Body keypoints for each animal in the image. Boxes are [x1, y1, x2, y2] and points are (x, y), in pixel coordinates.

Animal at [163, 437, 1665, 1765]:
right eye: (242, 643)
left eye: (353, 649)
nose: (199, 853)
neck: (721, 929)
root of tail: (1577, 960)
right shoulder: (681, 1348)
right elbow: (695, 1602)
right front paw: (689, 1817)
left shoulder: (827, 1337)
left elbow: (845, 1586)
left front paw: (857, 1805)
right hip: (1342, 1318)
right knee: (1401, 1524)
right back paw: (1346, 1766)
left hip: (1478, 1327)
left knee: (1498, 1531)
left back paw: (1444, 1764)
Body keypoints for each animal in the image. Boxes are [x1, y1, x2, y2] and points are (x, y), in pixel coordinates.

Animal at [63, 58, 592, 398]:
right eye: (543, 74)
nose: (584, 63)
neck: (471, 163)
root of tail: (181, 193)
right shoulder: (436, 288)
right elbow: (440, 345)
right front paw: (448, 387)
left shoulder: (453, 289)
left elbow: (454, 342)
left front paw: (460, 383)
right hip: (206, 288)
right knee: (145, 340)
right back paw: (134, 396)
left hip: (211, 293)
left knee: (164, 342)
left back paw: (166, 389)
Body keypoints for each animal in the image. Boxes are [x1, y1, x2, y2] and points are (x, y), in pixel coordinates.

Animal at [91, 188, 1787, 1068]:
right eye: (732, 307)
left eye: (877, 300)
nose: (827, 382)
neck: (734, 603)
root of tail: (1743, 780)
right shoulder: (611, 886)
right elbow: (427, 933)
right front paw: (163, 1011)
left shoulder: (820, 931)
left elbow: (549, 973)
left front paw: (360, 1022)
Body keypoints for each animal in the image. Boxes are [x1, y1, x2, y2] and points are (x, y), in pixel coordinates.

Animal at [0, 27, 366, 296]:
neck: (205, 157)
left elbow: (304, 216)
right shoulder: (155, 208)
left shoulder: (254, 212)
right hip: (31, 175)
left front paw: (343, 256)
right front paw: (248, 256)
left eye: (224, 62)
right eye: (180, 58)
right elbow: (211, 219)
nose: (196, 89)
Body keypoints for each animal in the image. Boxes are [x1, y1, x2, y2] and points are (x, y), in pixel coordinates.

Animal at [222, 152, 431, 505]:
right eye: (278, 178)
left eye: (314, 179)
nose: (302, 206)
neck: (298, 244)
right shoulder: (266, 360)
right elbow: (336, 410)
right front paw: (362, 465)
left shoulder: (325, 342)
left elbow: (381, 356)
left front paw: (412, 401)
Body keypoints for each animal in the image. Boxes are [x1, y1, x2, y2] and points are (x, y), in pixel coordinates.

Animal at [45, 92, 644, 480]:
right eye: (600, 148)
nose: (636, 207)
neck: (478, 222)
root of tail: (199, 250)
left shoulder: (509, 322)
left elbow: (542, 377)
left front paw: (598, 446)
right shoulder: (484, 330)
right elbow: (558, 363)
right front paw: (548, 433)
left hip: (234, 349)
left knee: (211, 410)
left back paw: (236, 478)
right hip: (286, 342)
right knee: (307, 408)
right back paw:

> _WORK TO COMPLETE_: Scan the listing and report each line where the word "shoulder" shows up.

> _ANSWER TO THIS PROBLEM_:
right shoulder: (681, 1348)
left shoulder: (827, 1337)
right shoulder: (436, 288)
left shoulder: (453, 289)
right shoulder: (611, 886)
left shoulder: (820, 931)
right shoulder: (155, 208)
left shoulder: (254, 212)
right shoulder: (266, 360)
left shoulder: (325, 342)
left shoulder: (509, 322)
right shoulder: (484, 330)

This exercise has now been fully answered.